Linearly independence using Wronskian?

[Cadbury]

Hi, so I am given this problem:

Using the Wronskian, show that 1, x, x^2,..., x^(n-1) for n>1 are linearly independent.

The wronskian is not zero for at least one value in the interval so it is linearly independent, I just do not know how to show it properly.Thank you! :D

 

[Euge]

Hi Cadbury,

Linear independence of a set of functions $f_1(x),\ldots, f_n(x)$ means that for every $x$ (not just a particular $x$), $f_1(x),\ldots, f_n(x)$ is linearly independent. To show that $1,x,\ldots, x^{n-1}$ is linearly independent using the Wronskian, you must show that the Wronskian $W(1,x,\ldots, x^{n-1})$ is never zero. Prove that $W(1,x,\ldots, x^{n-1})$ is the determinant of an upper triangular $n\times n$ matrix whose $j$th diagonal entry is $(j-1)!$. Explain why this implies $W(1,x,\ldots, x^{n-1})$ is never zero.

 

[Cadbury]

Hi Cadbury,

Linear independence of a set of functions $f_1(x),\ldots, f_n(x)$ means that for every $x$ (not just a particular $x$), $f_1(x),\ldots, f_n(x)$ is linearly independent. To show that $1,x,\ldots, x^{n-1}$ is linearly independent using the Wronskian, you must show that the Wronskian $W(1,x,\ldots, x^{n-1})$ is never zero. Prove that $W(1,x,\ldots, x^{n-1})$ is the determinant of an upper triangular $n\times n$ matrix whose $j$th diagonal entry is $(j-1)!$. Explain why this implies $W(1,x,\ldots, x^{n-1})$ is never zero.

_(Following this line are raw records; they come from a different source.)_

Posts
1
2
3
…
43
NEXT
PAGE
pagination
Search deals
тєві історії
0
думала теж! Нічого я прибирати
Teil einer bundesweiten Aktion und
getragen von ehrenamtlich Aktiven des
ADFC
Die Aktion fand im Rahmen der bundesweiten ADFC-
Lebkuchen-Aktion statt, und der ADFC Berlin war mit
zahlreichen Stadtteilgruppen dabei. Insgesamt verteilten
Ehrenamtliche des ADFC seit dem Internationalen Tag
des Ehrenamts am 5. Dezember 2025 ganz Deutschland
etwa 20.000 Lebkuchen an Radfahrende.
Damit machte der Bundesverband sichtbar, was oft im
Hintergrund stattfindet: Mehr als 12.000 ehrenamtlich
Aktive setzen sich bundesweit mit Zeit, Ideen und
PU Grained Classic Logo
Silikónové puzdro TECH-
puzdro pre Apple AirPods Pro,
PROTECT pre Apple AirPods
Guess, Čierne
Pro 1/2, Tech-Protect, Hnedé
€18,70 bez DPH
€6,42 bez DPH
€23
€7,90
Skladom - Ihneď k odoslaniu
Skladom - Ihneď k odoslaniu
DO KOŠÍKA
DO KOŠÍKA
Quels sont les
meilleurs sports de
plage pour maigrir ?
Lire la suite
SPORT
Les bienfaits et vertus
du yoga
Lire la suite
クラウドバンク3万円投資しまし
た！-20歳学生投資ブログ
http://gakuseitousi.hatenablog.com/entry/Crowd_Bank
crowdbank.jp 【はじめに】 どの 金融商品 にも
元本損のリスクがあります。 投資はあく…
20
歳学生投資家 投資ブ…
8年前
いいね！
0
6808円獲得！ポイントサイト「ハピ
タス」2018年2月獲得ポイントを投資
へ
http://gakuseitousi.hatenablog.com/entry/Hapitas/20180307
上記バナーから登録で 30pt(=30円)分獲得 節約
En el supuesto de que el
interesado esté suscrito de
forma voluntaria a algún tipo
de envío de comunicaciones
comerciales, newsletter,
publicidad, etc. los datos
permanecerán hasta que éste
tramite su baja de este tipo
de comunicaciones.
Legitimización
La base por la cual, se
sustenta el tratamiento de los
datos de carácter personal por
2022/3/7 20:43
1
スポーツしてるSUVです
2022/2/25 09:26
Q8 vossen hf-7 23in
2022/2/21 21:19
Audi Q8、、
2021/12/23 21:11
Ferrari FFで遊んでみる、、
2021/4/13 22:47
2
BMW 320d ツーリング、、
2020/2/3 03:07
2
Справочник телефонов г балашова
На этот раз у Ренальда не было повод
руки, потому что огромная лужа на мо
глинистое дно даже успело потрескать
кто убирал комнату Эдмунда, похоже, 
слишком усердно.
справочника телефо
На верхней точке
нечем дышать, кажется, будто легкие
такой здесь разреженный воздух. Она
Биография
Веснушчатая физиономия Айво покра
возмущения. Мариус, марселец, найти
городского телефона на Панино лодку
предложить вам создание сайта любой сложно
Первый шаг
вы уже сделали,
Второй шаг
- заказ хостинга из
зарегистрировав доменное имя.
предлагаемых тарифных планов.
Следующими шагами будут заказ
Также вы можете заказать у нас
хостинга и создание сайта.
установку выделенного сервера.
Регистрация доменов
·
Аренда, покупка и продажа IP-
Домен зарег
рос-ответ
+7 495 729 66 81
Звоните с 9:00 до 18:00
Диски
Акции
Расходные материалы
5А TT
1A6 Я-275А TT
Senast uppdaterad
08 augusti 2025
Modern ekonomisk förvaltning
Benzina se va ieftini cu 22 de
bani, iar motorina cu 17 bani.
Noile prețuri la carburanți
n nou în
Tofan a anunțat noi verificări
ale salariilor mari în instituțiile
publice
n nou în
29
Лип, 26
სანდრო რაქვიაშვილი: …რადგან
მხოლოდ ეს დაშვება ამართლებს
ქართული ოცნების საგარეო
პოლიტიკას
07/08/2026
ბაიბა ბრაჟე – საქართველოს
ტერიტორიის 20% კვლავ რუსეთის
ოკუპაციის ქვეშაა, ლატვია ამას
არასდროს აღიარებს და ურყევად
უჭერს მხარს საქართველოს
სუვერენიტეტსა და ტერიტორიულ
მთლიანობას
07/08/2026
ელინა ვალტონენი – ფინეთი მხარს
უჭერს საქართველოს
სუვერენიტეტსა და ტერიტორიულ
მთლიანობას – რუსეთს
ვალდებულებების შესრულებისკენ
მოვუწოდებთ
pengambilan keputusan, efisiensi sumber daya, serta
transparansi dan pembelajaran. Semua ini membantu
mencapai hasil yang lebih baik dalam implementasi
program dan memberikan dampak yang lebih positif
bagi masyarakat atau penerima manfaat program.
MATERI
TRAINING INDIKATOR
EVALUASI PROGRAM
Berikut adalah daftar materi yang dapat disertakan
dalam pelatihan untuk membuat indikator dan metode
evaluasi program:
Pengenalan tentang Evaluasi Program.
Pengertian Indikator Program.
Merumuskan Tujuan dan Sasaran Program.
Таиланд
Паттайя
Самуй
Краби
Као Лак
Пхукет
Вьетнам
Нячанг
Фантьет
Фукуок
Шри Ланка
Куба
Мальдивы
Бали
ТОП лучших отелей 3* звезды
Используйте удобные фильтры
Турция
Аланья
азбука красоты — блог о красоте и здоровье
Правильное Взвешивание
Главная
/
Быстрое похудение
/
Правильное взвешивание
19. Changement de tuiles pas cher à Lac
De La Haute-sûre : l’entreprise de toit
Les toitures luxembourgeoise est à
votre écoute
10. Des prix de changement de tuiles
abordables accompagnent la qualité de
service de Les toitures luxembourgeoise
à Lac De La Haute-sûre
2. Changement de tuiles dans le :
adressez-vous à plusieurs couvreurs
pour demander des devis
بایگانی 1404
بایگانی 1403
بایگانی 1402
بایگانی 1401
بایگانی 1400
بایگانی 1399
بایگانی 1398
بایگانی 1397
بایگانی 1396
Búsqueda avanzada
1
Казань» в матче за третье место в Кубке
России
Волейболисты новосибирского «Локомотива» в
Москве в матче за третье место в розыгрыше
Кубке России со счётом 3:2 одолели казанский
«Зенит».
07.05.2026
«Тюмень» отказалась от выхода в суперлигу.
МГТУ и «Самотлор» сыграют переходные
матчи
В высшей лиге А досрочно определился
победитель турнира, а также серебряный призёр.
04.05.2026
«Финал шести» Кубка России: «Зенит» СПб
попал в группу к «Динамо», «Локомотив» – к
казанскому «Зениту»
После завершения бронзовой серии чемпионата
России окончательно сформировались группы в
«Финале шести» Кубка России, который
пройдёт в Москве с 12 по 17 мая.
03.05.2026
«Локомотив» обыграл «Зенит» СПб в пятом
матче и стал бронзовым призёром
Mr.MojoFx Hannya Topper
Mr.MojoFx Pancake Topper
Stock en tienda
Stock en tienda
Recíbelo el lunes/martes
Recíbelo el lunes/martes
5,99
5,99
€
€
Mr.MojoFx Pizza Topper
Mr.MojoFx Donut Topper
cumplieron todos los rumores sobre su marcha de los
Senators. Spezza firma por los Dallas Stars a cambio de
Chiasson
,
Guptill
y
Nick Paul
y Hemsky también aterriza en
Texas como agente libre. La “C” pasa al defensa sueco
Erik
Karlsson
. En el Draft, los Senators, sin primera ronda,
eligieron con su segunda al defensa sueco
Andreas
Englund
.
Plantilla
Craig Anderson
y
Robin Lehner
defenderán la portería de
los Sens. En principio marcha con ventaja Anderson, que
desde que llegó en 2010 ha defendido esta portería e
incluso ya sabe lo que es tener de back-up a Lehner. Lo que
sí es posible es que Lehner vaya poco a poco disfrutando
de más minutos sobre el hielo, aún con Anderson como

so, i can just show a matrix then find the determinant and then it is done? :) Thank you!

 

[Euge]

Well, either by computing the Wronskian (getting a value of $2! 3!\cdots (n-1)!$) or by noting that the Wronskian matrix is upper triangular with nonzero diagonal entries (hence invertible), you deduce that $W(1,x,\ldots x^{n-1}) \neq 0$ for all $x$, which shows that $1,x,\ldots, x^{n-1}$ is linearly independent.

 

[blue_raver22]

I would approach this problem by first defining what it means for a set of functions to be linearly independent. In this case, it means that no function in the set can be written as a linear combination of the other functions. In other words, the only solution to the equation c1f1(x) + c2f2(x) + ... + cnfn(x) = 0 is when all the coefficients, c1, c2, ..., cn, are equal to zero.

Now, to show that the set of functions 1, x, x^2, ..., x^(n-1) is linearly independent using the Wronskian, we can utilize the definition of the Wronskian as the determinant of a matrix. This matrix will have the given functions as its rows, and the variables x and its derivatives as its columns.

Since the Wronskian is not equal to zero for at least one value in the interval, this means that the determinant of the matrix is not equal to zero. And since the determinant of a matrix is only equal to zero if and only if the matrix is singular (i.e. has no unique solution), this shows that the set of functions is linearly independent.

In conclusion, by using the Wronskian to show that the determinant of the matrix formed by the given functions is not equal to zero, we can prove that the set of functions 1, x, x^2, ..., x^(n-1) is linearly independent. This is a valid and rigorous way to show the linear independence of a set of functions.